> _TASK OBJECTIVE_
Pick out and copy every line below that has the word "cancer".

> _RECORDED DATA_
*** Block opens ***

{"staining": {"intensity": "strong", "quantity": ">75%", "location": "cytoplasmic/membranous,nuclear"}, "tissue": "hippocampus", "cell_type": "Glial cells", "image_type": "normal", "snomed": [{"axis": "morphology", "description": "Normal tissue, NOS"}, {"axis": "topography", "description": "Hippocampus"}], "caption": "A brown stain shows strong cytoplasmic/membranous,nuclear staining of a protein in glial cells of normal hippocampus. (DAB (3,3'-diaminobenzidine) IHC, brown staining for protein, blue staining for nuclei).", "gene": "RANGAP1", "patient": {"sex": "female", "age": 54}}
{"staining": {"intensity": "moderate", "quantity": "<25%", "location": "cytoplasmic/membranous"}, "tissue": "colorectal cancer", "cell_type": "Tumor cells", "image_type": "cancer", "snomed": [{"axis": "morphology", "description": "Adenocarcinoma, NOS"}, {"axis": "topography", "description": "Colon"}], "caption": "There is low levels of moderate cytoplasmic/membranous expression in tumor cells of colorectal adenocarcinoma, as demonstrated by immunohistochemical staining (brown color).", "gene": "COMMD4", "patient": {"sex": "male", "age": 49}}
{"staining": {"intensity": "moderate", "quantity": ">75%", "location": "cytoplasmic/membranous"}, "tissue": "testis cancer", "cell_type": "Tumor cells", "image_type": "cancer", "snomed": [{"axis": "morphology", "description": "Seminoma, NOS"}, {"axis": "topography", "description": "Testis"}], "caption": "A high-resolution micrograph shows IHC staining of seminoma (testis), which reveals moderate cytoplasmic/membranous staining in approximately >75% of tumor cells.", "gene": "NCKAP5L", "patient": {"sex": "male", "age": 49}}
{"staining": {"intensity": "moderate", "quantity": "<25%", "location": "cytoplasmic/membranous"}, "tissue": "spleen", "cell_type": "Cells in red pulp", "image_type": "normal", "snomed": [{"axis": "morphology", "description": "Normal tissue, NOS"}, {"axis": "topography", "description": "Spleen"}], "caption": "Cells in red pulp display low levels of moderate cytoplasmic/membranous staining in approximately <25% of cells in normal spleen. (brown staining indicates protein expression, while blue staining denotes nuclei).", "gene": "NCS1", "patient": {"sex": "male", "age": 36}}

*** Block closes ***

> _YOUR RESPONSE_
{"staining": {"intensity": "moderate", "quantity": "<25%", "location": "cytoplasmic/membranous"}, "tissue": "colorectal cancer", "cell_type": "Tumor cells", "image_type": "cancer", "snomed": [{"axis": "morphology", "description": "Adenocarcinoma, NOS"}, {"axis": "topography", "description": "Colon"}], "caption": "There is low levels of moderate cytoplasmic/membranous expression in tumor cells of colorectal adenocarcinoma, as demonstrated by immunohistochemical staining (brown color).", "gene": "COMMD4", "patient": {"sex": "male", "age": 49}}
{"staining": {"intensity": "moderate", "quantity": ">75%", "location": "cytoplasmic/membranous"}, "tissue": "testis cancer", "cell_type": "Tumor cells", "image_type": "cancer", "snomed": [{"axis": "morphology", "description": "Seminoma, NOS"}, {"axis": "topography", "description": "Testis"}], "caption": "A high-resolution micrograph shows IHC staining of seminoma (testis), which reveals moderate cytoplasmic/membranous staining in approximately >75% of tumor cells.", "gene": "NCKAP5L", "patient": {"sex": "male", "age": 49}}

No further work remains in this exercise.